AddThis SmartLayers

Law Column: Keep an eye on anonymous comments

At the end of last week, a Sheffield United footballer was sentenced to five years in jail for raping a young woman.  Shortly afterwards, a number of comments were made on Twitter, insulting the woman in question and, in some cases, naming her, or speculating as to her identity.

Understandably, there has been widespread outrage about this activity.  For instance, the charity End Violence Against Women issued a statement on their website:

“It is profoundly disturbing that the rape victim in the…trial has been named and abused on Twitter and other social media sites.  It has long been law that rape complainants are protected by lifetime anonymity and those who have named her have been reported to the police for committing a criminal offence.  This raises serious questions about the adequacy of the criminal justice system to deal with offences that occur online and we are calling for an urgent review of laws and practices.”

You can absolutely understand the sentiment: it is imperative that victims of offences, and of sexual offences in particular, have confidence in the criminal justice system, and its ability to protect them.  It would be nothing short of a tragedy if a victim of an offence did not come forward for fear of disclosure of her identity.

For that reason, we expect the authorities to take swift action against anyone who posted a comment naming the victim in question.

Traditional publishers will be well aware of the lifetime anonymity afforded to victims of sexual offences, and would never carry any sort of comments speculating as to the identity of victims.  Straight-forward identification is therefore rarely a risk for publishers.  The more common risk for those publishers is the risk of “jigsaw identification”: including a number of small pieces of information which when pieced together may allow someone to be identified.

However, the use of Twitter in this case makes it sensible to revisit the steps that can be taken to guard against any risk of identification of victims through user-generated comments (“UGC”).

It is an unfortunate reality that whether through a lack of understanding of the law, or a disregard for it, some users of social media believe that they are free to say whatever they want, whenever they want, without consequence, as evidenced by the events of the last week.  Where a publisher operates a comments facility, it is important to be in a position to react quickly where that facility is abused.

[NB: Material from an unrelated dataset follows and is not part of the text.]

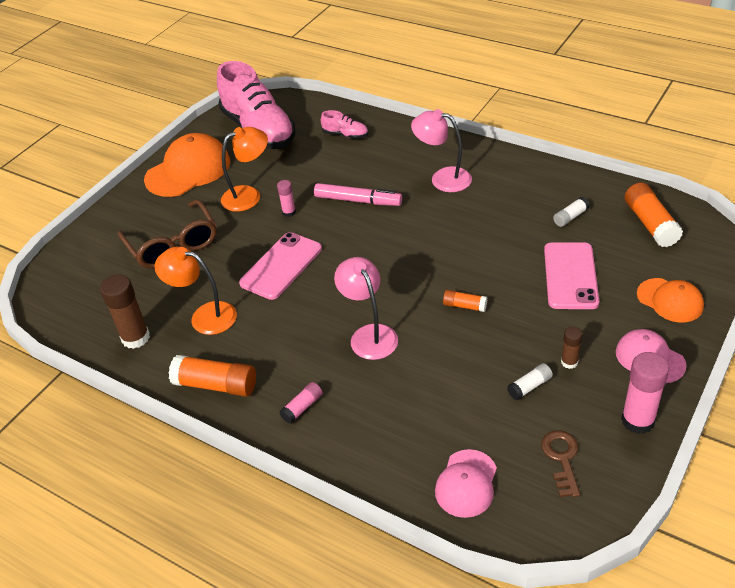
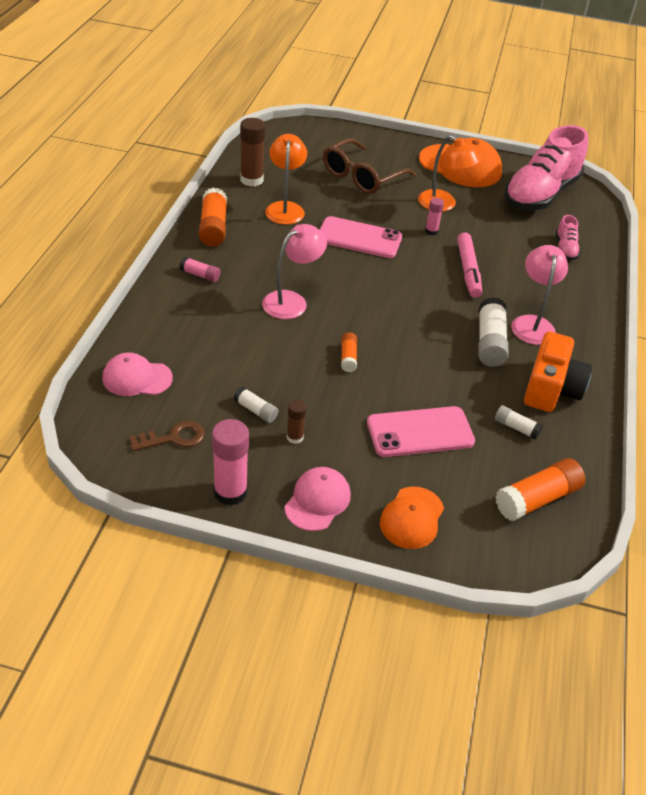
camera: 65 degrees right, 0 degrees up
(462, 209) = (490, 342): none -> white glue stick
(527, 187) = (551, 389): none -> orange camera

As you would imagine, a publisher has a defence when someone else posts unlawful comments on its website.  Regulation 19 of the Electronic Commerce (EC Directive) Regulations 2002 provides that defence as long as the publisher:

  • does not control the person making the post;
  •  does not have “actual knowledge” of the unlawful activity;
  •  upon obtaining such knowledge or awareness, “acts expeditiously to remove or to disable access to the   information”.

Some publishers will guard against any risk by disabling UGC for sensitive crime stories, and this is the classic sort of story where that is a wise pre-caution.

However, we have often seen that determined users (and internet trolls) will post comments in relation to one story in the comments facility either for a broadly related story or for a completely unrelated story, so this sensible precaution cannot completely guard against the risk of abuse of the comments facility.

Most publishers will not actively moderate the UGC on their sites, but will operate a notice and takedown procedure.  Those notice and takedown procedures rely on the fact that the regulation 19 defence applies if a publisher acts “expeditiously” on receiving notice of unlawful activity.  What is “expeditious” (i.e. fast enough) depends on the circumstances.

However, if a publisher is on notice of unlawful comments and does not move fast enough, the regulation 19 defence can be lost, and the publisher can itself become liable for the comments.

The encouraging thing to come out of these events is that the Twitter community was self-policing to some extent, with users reporting the abusive comments to the authorities and pointing out their illegality.

However, because anonymity is such a fragile thing: once it has been breached it remains broken, the sort of situation that arose last week is the situation where very fast action is needed.  Those events show why it is important that anyone operating a UGC facility must ensure that there is a very robust system in place for acting on reports of abuse of that facility.

One comment

You can follow all replies to this entry through the comments feed.
  • May 2, 2012 at 2:12 pm
    Permalink

    The papers I edit have a free and open noticeboard and we rely on Reg 19. I was served a PCC on the basis we did not move quick enough to move a comment posted on a Sunday until the following Tuesday.There were circumstances around this, but the PCC ruled that we acted in a reasonable amount of time and we were cleared.